YOUR INSTRUCTIONS:
Output all records exactly, with no images.

SOURCE RECORDS:
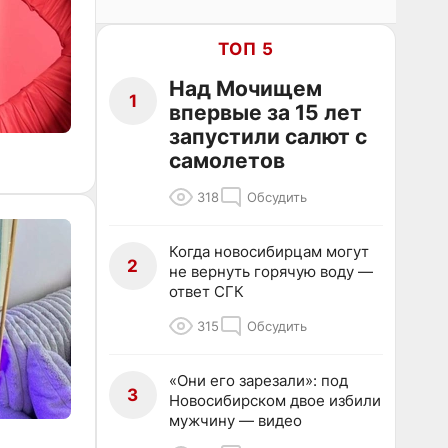
ТОП 5
Над Мочищем
1
впервые за 15 лет
запустили салют с
самолетов
318
Обсудить
Когда новосибирцам могут
2
не вернуть горячую воду —
ответ СГК
315
Обсудить
«Они его зарезали»: под
3
Новосибирском двое избили
мужчину — видео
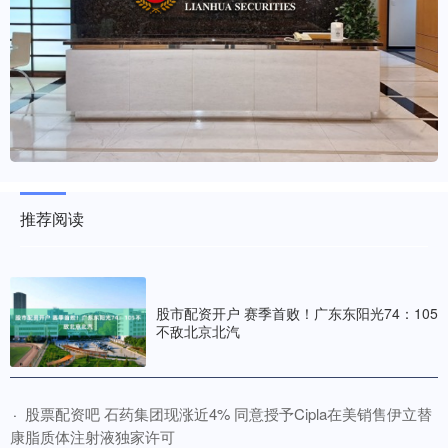
推荐阅读
股市配资开户 赛季首败！广东东阳光74：105
不敌北京北汽
​股票配资吧 石药集团现涨近4% 同意授予Cipla在美销售伊立替
·
康脂质体注射液独家许可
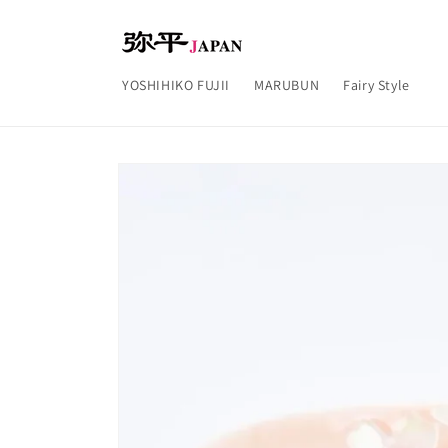
コンテ
ンツに
進む
YOSHIHIKO FUJII
MARUBUN
Fairy Style
商品情
報にス
キップ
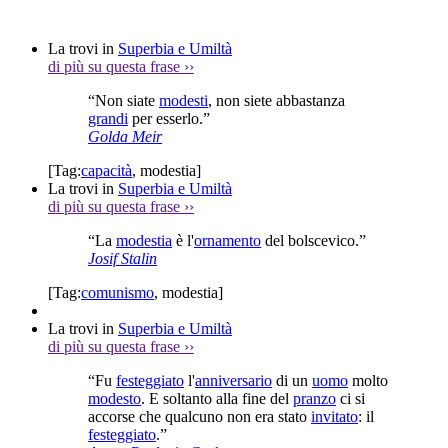
La trovi in
Superbia e Umiltà
di più su questa frase
››
“Non siate
modesti
, non siete abbastanza
grandi
per esserlo.”
Golda Meir
[Tag:
capacità
,
modestia
]
La trovi in
Superbia e Umiltà
di più su questa frase
››
“La
modestia
è l'
ornamento
del bolscevico.”
Josif Stalin
[Tag:
comunismo
,
modestia
]
La trovi in
Superbia e Umiltà
di più su questa frase
››
“Fu
festeggiato
l'
anniversario
di un
uomo
molto
modesto
. E soltanto alla fine del
pranzo
ci si
accorse che qualcuno non era stato
invitato
: il
festeggiato
.”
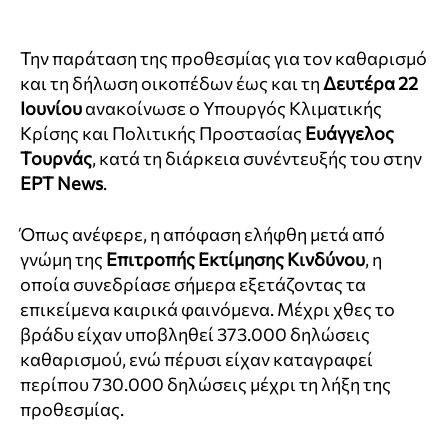
Την παράταση της προθεσμίας για τον καθαρισμό
και τη δήλωση οικοπέδων έως και τη
Δευτέρα 22
Ιουνίου
ανακοίνωσε ο Υπουργός Κλιματικής
Κρίσης και Πολιτικής Προστασίας
Ευάγγελος
Τουρνάς
, κατά τη διάρκεια συνέντευξής του στην
ΕΡΤ News
.
Όπως ανέφερε, η απόφαση ελήφθη μετά από
γνώμη της
Επιτροπής Εκτίμησης Κινδύνου
, η
οποία συνεδρίασε σήμερα εξετάζοντας τα
επικείμενα καιρικά φαινόμενα. Μέχρι χθες το
βράδυ είχαν υποβληθεί 373.000 δηλώσεις
καθαρισμού, ενώ πέρυσι είχαν καταγραφεί
περίπου 730.000 δηλώσεις μέχρι τη λήξη της
προθεσμίας.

EXERCISE RESULT:
ТОП 5
Над Мочищем
1
впервые за 15 лет
запустили салют с
самолетов
318
Обсудить
Когда новосибирцам могут
2
не вернуть горячую воду —
ответ СГК
315
Обсудить
«Они его зарезали»: под
3
Новосибирском двое избили
мужчину — видео
推荐阅读
股市配资开户 赛季首败！广东东阳光74：105
不敌北京北汽
​股票配资吧 石药集团现涨近4% 同意授予Cipla在美销售伊立替
·
康脂质体注射液独家许可
コンテ
ンツに
進む
YOSHIHIKO FUJII
MARUBUN
Fairy Style
商品情
報にス
キップ
La trovi in
Superbia e Umiltà
di più su questa frase
››
“Non siate
modesti
, non siete abbastanza
grandi
per esserlo.”
Golda Meir
[Tag:
capacità
,
modestia
]
La trovi in
Superbia e Umiltà
di più su questa frase
››
“La
modestia
è l'
ornamento
del bolscevico.”
Josif Stalin
[Tag:
comunismo
,
modestia
]
La trovi in
Superbia e Umiltà
di più su questa frase
››
“Fu
festeggiato
l'
anniversario
di un
uomo
molto
modesto
. E soltanto alla fine del
pranzo
ci si
accorse che qualcuno non era stato
invitato
: il
festeggiato
.”
Την παράταση της προθεσμίας για τον καθαρισμό
και τη δήλωση οικοπέδων έως και τη
Δευτέρα 22
Ιουνίου
ανακοίνωσε ο Υπουργός Κλιματικής
Κρίσης και Πολιτικής Προστασίας
Ευάγγελος
Τουρνάς
, κατά τη διάρκεια συνέντευξής του στην
ΕΡΤ News
.
Όπως ανέφερε, η απόφαση ελήφθη μετά από
γνώμη της
Επιτροπής Εκτίμησης Κινδύνου
, η
οποία συνεδρίασε σήμερα εξετάζοντας τα
επικείμενα καιρικά φαινόμενα. Μέχρι χθες το
βράδυ είχαν υποβληθεί 373.000 δηλώσεις
καθαρισμού, ενώ πέρυσι είχαν καταγραφεί
περίπου 730.000 δηλώσεις μέχρι τη λήξη της
προθεσμίας.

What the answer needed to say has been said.